Short Japanese name that can mean sea or honor depending on kanji, and is now used as a unisex given name.
Omi is one of those rare names that carries independent meaning in several unrelated traditions, each lending it a different shade of significance. In Yoruba culture of West Africa, omi means "water" — elemental, life-giving, sacred. Water in Yoruba cosmology is associated with Yemoja, the mother orisha of rivers and seas, and names referencing water carry deep spiritual resonance.
Omi also appears as a root in other West African languages, consistently linked to water's qualities of flow, adaptability, and nourishment. In Japanese, Omi can be written with various kanji combinations: the characters for "sea" and "beauty," for "near" and "sea," or for historical administrative regions of ancient Japan. The Omi Province (present-day Shiga Prefecture) was one of the most important regions in classical Japan, home to an early imperial palace and a center of Buddhist scholarship.

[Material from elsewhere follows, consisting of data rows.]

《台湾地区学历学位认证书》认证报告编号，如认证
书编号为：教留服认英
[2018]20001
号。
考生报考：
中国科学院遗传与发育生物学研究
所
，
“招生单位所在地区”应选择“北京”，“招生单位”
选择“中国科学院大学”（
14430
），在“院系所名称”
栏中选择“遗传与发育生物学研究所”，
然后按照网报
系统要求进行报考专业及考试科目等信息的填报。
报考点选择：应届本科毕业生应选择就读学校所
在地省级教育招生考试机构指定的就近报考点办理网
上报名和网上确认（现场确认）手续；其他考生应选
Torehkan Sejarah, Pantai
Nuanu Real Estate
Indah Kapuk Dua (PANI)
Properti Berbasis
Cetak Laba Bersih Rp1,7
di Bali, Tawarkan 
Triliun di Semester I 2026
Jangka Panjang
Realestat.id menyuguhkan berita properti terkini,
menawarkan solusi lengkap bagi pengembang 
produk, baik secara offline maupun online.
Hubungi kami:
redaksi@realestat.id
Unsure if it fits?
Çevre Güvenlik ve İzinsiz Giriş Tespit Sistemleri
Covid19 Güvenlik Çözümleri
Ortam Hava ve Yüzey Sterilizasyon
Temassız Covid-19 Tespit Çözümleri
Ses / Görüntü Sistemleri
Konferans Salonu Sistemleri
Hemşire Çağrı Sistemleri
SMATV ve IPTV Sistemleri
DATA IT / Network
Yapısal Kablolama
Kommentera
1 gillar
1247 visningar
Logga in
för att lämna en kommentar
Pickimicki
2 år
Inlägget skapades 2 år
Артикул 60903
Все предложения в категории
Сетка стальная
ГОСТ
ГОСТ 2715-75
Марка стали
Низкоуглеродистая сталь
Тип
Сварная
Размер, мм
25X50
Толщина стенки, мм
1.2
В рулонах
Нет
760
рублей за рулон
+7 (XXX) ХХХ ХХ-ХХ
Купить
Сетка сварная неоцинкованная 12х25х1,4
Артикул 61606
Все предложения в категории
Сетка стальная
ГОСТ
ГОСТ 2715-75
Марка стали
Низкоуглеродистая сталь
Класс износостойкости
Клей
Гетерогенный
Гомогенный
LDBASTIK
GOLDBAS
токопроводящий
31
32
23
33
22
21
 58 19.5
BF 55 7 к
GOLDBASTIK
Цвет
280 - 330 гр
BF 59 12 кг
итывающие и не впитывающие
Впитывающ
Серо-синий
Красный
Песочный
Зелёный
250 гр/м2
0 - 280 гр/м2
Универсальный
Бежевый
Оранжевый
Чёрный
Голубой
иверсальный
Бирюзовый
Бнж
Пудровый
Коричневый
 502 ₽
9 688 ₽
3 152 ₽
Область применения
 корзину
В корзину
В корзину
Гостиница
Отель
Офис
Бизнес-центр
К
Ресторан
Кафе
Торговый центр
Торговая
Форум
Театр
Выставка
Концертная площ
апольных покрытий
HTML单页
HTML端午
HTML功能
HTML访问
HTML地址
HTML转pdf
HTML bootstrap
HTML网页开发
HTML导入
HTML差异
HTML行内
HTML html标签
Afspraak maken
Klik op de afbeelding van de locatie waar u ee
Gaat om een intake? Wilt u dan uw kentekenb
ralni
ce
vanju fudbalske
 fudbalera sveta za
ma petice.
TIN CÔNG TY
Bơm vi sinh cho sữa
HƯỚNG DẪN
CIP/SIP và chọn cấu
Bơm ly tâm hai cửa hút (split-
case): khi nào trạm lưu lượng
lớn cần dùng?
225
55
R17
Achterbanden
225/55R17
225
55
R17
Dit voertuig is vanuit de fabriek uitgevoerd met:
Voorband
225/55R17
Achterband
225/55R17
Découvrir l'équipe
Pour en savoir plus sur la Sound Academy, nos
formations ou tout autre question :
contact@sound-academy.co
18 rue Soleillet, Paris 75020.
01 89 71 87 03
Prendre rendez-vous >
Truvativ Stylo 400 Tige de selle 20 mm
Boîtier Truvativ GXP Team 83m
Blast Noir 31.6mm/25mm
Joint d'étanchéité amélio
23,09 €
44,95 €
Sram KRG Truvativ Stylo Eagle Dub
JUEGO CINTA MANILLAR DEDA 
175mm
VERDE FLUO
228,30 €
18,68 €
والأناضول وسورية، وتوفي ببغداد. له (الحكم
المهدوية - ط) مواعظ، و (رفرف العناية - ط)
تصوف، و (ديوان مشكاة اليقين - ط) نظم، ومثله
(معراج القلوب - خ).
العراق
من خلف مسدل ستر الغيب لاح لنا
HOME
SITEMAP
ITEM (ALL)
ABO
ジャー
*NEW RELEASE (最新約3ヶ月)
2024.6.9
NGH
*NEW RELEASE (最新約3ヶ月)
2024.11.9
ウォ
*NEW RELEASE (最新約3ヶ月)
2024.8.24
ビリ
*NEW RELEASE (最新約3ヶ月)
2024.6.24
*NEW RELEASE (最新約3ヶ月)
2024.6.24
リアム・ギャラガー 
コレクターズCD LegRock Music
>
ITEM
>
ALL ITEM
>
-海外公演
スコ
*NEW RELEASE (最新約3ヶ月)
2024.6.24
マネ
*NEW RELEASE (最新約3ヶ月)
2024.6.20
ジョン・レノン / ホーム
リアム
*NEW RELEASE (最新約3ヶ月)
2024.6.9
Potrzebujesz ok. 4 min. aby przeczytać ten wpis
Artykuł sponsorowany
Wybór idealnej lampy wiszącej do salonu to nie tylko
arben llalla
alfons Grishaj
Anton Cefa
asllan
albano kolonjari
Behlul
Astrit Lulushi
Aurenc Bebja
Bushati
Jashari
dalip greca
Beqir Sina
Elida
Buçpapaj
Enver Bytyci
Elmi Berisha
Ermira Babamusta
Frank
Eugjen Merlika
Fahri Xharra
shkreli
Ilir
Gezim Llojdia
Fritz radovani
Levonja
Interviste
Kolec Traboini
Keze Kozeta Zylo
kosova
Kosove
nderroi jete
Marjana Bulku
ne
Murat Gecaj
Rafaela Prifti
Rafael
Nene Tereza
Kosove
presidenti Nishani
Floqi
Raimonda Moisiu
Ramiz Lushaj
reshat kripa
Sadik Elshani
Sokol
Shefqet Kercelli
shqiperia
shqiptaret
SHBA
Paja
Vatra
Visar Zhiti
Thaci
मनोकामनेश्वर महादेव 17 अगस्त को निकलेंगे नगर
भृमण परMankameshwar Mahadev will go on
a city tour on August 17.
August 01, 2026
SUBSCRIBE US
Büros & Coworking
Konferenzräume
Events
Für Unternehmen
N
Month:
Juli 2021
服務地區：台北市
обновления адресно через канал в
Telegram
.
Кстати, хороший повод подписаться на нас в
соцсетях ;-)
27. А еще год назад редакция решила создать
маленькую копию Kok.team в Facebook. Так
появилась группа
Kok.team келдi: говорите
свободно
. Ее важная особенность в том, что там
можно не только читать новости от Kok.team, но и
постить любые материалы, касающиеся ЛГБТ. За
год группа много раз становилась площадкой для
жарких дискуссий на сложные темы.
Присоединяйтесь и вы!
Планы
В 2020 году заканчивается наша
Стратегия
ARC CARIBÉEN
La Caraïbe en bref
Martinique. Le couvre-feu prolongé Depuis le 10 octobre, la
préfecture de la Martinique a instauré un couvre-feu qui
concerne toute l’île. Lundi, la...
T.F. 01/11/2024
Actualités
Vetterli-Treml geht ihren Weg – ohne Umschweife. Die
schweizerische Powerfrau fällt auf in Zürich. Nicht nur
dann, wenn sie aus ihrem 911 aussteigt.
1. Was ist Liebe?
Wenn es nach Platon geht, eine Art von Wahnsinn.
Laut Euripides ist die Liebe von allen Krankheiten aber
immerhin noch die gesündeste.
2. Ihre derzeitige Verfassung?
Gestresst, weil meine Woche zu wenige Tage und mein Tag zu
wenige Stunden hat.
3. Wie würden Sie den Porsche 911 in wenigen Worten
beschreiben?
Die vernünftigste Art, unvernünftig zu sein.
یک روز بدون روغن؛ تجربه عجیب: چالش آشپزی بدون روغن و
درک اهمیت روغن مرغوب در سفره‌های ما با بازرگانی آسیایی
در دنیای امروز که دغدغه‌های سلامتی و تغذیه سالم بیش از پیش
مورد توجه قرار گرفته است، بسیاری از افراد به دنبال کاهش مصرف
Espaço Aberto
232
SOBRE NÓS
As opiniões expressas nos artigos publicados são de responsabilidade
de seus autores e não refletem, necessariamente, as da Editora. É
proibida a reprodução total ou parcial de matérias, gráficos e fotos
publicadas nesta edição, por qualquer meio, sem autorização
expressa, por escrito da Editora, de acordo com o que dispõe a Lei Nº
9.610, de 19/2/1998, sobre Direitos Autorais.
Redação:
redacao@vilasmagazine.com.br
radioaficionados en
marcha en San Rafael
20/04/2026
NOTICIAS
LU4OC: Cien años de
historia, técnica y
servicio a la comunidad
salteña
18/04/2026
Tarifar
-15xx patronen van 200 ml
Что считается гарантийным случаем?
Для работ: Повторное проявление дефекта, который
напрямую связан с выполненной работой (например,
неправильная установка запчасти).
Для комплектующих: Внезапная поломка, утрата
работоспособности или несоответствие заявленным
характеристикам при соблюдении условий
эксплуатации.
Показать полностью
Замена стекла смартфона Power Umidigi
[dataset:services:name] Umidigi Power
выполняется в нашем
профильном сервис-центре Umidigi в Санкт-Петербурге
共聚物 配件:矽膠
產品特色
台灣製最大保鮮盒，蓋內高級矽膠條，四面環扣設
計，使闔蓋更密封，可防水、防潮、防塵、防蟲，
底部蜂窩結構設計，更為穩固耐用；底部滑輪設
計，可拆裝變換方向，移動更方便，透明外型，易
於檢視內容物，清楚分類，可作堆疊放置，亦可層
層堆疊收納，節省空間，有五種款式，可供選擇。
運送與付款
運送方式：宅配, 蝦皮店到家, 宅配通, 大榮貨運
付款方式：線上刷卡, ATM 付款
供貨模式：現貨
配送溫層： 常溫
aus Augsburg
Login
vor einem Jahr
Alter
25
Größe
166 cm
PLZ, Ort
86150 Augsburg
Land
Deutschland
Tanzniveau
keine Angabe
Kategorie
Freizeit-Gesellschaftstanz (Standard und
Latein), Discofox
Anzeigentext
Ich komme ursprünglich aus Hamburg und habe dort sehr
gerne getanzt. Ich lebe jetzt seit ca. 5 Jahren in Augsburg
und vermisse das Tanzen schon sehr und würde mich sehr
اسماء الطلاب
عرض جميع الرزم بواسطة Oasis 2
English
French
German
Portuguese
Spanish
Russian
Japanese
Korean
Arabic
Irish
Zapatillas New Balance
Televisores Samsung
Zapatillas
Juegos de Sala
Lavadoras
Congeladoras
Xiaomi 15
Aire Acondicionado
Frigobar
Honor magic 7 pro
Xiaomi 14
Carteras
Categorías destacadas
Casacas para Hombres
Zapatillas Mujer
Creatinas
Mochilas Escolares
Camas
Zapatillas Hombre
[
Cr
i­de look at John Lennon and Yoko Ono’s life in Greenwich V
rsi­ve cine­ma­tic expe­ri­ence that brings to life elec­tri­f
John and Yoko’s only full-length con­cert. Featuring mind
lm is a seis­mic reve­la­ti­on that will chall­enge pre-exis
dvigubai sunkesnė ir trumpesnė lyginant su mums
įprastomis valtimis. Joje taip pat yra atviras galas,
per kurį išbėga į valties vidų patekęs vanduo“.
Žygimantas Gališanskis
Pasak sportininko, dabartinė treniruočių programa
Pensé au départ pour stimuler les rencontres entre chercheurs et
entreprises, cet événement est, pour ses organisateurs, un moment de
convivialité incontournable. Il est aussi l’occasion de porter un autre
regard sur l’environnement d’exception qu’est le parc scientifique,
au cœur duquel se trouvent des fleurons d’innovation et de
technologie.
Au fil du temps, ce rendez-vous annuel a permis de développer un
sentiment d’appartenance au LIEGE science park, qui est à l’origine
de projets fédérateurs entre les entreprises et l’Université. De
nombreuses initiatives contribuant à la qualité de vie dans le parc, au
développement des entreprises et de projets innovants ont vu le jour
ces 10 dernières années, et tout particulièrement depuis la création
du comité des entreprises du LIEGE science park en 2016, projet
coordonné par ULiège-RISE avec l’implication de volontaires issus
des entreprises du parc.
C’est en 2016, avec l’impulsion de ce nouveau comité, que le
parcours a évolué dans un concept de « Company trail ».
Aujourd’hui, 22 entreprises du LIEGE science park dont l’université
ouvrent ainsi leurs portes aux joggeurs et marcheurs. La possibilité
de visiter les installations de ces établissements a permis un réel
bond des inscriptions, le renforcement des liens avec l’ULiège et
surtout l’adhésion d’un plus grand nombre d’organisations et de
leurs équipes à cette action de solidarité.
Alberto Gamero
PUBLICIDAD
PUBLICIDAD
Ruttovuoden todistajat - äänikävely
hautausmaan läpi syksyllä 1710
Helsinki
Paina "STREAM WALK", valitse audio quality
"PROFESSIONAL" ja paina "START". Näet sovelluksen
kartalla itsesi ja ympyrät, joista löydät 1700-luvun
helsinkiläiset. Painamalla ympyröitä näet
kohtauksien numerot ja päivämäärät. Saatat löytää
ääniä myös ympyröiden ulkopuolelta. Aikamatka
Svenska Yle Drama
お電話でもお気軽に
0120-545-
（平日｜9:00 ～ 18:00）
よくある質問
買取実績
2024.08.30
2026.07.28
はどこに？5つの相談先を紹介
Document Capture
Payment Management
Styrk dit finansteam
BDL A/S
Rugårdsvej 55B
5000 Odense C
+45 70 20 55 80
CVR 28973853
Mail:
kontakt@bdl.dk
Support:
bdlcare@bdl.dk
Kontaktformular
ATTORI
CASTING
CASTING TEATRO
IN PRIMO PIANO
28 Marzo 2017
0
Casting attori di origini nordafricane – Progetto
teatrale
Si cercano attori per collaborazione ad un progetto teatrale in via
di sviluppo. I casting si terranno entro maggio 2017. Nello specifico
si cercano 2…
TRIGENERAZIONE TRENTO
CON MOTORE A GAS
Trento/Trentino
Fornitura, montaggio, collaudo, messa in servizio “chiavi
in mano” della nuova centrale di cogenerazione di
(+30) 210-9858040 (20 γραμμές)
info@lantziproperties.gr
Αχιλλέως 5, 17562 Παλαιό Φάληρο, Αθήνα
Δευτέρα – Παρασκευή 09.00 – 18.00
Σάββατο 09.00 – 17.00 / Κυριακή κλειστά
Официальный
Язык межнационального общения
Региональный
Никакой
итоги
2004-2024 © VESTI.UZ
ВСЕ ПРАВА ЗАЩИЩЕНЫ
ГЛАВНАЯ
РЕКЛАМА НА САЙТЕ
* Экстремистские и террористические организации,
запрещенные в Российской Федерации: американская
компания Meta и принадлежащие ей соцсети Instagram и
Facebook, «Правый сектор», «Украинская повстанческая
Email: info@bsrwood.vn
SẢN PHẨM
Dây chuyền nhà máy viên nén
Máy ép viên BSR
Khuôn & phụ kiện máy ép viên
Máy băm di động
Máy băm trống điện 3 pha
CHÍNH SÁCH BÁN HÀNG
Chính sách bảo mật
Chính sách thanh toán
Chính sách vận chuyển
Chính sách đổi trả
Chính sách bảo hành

The name thus carries echoes of Japanese classical culture and geography. As a given name in contemporary usage, Omi appears across African, Japanese, Indian, and increasingly Western naming contexts, often chosen for its simplicity and warmth. It is also used affectionately in many languages as a diminutive form of longer names — a nickname that became a name in its own right. Two syllables, open vowels, easy on any tongue: Omi is a name that asks for nothing from the speaker and gives back a sound that feels instinctively gentle and close.